De bloeddruk wordt door tal van verschillende factoren beïnvloed, zoals de weerstand van de bloedvaten en de bloedstroom door de pompkracht van het hart. Het hart is een spier die afwisselend samentrekt en dan weer ontspant. De functie is vergelijkbaar met een druk- en zuigpomp, omdat het hart zich vult met bloed (“zuigt”) als het zich ontspant en bloed pompt in de bloedvaten als het samentrekt. De bloedvaten kan je zien als een tuinslang en het hart als een pomp of een waterkraan. Hoe meer je de kraan opendraait, dus hoe harder het hart slaat en hoe meer bloed het bij elke hartslag door de bloedvaten pompt, des te hoger de druk daar is. De bloedvaten bieden een bepaalde weerstand aan het instromende bloed, net zoals een tuinslang weerstand biedt aan het water. De weerstand van de bloedvaten hangt vooral af van de elasticiteit en de diameter. Door slijtage van de bloedvaten (atherosclerose) in de loop van het leven worden de bloedvaten stijver en door afzettingen nauwer, waardoor de weerstand en daarmee ook de druk in de bloedvaten stijgt. Bovendien vernauwen bepaalde hormonen bloedvaten, wat op zijn beurt de druk verhoogt zodra het lichaam die hormonen afgeeft.
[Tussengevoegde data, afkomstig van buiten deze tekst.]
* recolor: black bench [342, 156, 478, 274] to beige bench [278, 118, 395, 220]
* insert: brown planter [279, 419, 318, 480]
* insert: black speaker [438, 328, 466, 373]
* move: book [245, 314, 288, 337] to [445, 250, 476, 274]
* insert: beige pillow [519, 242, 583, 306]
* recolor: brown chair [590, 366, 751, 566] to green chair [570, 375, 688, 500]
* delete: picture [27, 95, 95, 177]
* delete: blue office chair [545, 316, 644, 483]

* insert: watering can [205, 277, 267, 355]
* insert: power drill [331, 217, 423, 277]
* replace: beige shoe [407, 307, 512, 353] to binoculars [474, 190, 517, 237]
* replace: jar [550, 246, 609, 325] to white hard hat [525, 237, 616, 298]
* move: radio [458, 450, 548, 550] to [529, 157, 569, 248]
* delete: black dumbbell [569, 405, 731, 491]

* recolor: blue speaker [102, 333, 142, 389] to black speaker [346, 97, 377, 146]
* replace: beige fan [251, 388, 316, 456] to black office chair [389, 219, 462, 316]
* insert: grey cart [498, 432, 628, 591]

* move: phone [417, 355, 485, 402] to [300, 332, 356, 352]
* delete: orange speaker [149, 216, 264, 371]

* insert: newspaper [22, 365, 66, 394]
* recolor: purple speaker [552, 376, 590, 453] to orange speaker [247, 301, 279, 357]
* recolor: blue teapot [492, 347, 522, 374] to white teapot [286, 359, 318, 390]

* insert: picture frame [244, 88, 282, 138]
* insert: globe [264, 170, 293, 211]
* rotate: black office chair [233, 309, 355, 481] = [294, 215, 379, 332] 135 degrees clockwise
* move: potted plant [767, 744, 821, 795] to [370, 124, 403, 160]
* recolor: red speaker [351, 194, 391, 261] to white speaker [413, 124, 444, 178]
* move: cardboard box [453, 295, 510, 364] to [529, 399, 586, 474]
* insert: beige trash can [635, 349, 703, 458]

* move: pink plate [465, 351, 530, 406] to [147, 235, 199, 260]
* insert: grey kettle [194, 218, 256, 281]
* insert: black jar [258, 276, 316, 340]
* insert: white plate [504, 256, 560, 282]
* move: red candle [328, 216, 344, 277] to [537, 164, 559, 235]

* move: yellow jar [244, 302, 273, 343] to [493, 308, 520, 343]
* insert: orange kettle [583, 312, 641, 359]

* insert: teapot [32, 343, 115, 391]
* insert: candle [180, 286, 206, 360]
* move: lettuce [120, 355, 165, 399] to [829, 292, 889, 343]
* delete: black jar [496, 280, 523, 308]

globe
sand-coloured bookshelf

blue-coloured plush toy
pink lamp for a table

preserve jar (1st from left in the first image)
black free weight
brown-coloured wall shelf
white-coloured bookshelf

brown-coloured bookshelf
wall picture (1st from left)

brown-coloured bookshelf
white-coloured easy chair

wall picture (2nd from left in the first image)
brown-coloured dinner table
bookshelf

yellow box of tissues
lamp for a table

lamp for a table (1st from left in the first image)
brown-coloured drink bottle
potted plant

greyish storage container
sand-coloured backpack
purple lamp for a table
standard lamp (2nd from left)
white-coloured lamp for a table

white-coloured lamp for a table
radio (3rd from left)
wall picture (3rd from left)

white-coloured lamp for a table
Het lichaam kan de bloeddruk, m.a.w. de druk in de bloedvaten, indien nodig reguleren. De bloeddruk is bijvoorbeeld tijdens het slapen normaal gezien lager, maar verhoogd tijdens fysieke inspanningen. Kortstondige veranderingen in de bloeddruk zijn daarom normaal en belangrijk, zodat de organen altijd van voldoende bloed worden voorzien. Bij een permanent verhoogde druk in de bloedvaten kunnen ze schade oplopen.

2. Risicofactoren en levensstijl

Er zijn verscheidene factoren die de ontwikkeling van hoge bloeddruk kunnen stimuleren. Over het algemeen komt hoge bloeddruk vaker voor bij oudere mensen of mensen met hoge bloeddruk in de familie. Daarnaast zijn overgewicht, diabetes en roken risicofactoren, maar een gebrek aan lichaamsbeweging, te veel zout eten, alcohol en stress kunnen allemaal de ontwikkeling van hoge bloeddruk in de hand werken.

Een uitgebalanceerd voedingspatroon en voldoende lichaamsbeweging zijn daarom van groot belang voor een gezonde bloeddruk. Het zogenoemde mediterrane dieet met olijfolie, vis, veel vers fruit en groenten, salades en zo min mogelijk vlees en dierlijke vetten wordt aanbevolen. Bij de behandeling van hoge bloeddruk kan gewichtsverlies door sport en een gezond voedingspatroon de benodigde hoeveelheid medicatie verminderen of, in milde gevallen, medicatie zelfs onnodig maken. Zelfs fysieke activiteiten met een matige intensiteit zoals zwemmen, fietsen, wandelen of joggen kunnen een positief effect opleveren. Dat regelmatig doen is belangrijk: liefst drie keer per week voor minstens 30 minuten. Uw dagelijkse zoutconsumptie verminderen kan ook helpen. Dat kunt u bijvoorbeeld doen door minder zout aan uw gerechten toe te voegen of de ingrediënten van kant-en-klaarmaaltijden onder de loep te nemen. Zout zit in bijna alle voedingsmiddelen verstopt, onder andere in brood, kaas en snoep.

3. Symptomen

Hoge bloeddruk is een ernstige aandoening. Veel mensen onderschatten hoge bloeddruk echter door een afwezigheid van symptomen. Jammer genoeg maakt dat de ziekte niet minder gevaarlijk. De schade door een langdurige hoge bloeddruk wordt vaak pas waargenomen na ernstige bijkomende aandoeningen zoals een hartaanval.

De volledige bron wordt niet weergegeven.